* _Work instructions_
Answer these questions using the New Years post:
(a) What date appears at the top of the post?
(b) How many children does the writer say they have?
(c) What does the writer plan on doing this weekend?

* _Text segment_
Tuesday, December 27, 2011

New Years

  Time is relative to the observer. Einstein said this. And he's right. Every one is buzzing about next year possibly being our last year on Earth. If that's true, what am I writing this for? But the truth is, time is a man made thing; almost an abstract thought really. How could man possibly be able to foresee his demise based on time? It's impossible. Of course, it doesn't change the fact that it's got me noticing that the world is decaying rapidly. Sure, most days I don't think about it. Once in a while though, it gets me down; really down. 6 years ago I would've said, "Fine. End the world. I've had my fun." but now I have 2 kids and I want a better world for them. I do what I can: donate money, recycle, etc. But how much does that change?
  Maybe next year will be the end. Maybe not. All I know is this weekend is New Years and I plan on living.

Stored entries:
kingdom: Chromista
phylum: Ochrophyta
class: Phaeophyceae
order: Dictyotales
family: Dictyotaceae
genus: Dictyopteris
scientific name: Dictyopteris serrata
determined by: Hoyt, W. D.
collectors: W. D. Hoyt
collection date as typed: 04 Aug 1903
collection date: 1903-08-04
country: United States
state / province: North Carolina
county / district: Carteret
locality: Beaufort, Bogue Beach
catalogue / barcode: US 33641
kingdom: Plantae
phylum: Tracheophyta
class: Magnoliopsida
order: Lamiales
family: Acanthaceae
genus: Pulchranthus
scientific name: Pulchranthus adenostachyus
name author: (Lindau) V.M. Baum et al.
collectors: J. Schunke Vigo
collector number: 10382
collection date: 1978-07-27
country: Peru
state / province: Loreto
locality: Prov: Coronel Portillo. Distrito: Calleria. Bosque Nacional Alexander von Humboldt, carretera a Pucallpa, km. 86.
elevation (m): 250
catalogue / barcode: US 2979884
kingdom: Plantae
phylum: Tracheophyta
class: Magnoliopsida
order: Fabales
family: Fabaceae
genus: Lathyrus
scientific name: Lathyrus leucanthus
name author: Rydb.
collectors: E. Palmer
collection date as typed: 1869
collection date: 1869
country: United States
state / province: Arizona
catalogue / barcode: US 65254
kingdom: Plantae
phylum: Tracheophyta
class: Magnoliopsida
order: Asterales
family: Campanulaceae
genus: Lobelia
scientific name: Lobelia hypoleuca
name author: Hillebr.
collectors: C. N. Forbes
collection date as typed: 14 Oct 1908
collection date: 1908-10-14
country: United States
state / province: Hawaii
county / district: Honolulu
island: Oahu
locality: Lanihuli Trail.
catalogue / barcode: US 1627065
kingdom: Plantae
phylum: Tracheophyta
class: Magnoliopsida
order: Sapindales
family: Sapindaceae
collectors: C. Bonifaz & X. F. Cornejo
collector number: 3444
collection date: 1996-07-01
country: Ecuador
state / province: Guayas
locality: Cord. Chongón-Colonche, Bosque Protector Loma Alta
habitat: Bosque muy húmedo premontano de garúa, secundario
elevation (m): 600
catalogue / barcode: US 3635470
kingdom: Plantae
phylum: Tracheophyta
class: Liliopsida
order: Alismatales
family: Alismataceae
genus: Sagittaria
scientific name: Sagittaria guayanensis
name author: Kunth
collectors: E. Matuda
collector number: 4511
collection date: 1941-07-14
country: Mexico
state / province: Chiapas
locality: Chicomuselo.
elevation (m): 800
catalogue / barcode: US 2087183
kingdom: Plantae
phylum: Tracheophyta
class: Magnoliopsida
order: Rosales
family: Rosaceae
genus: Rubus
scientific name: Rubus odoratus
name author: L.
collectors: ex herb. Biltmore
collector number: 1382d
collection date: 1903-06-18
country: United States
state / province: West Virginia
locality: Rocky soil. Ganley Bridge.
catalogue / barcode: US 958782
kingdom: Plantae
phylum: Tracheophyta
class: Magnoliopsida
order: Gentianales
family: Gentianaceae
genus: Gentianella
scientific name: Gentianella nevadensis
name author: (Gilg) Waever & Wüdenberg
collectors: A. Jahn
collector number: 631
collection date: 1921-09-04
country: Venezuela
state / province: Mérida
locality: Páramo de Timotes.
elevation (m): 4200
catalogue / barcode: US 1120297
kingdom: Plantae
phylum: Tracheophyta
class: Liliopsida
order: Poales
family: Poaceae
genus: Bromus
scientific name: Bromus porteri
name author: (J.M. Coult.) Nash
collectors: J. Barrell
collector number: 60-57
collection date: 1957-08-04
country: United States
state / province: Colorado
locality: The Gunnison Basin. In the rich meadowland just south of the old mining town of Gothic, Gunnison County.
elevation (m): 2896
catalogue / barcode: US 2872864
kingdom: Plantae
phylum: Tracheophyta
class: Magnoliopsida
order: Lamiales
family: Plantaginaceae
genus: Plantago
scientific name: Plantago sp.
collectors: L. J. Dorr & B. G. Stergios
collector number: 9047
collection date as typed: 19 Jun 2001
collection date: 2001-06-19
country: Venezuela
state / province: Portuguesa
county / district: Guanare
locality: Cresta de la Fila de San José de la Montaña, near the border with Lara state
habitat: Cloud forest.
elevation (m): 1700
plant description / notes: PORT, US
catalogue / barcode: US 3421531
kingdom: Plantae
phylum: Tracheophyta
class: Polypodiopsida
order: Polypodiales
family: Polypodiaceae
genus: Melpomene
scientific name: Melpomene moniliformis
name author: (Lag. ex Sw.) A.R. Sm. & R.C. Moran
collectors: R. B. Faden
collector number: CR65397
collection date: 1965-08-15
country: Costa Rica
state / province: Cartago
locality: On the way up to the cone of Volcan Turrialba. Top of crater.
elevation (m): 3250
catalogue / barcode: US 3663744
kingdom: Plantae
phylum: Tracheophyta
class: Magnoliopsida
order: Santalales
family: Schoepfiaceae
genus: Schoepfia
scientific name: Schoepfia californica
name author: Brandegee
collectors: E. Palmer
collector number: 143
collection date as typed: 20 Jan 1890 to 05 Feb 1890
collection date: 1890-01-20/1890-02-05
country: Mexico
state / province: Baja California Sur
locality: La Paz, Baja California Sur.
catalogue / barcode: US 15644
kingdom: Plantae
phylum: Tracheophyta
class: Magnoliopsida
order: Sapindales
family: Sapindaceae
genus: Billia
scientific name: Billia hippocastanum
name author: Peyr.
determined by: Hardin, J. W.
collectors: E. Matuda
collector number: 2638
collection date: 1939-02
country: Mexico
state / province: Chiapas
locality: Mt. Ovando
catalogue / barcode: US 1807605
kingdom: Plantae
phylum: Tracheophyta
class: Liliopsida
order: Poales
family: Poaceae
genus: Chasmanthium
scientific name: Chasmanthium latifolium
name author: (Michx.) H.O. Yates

* _The answer_
(a) Tuesday, December 27, 2011
(b) Two
(c) Living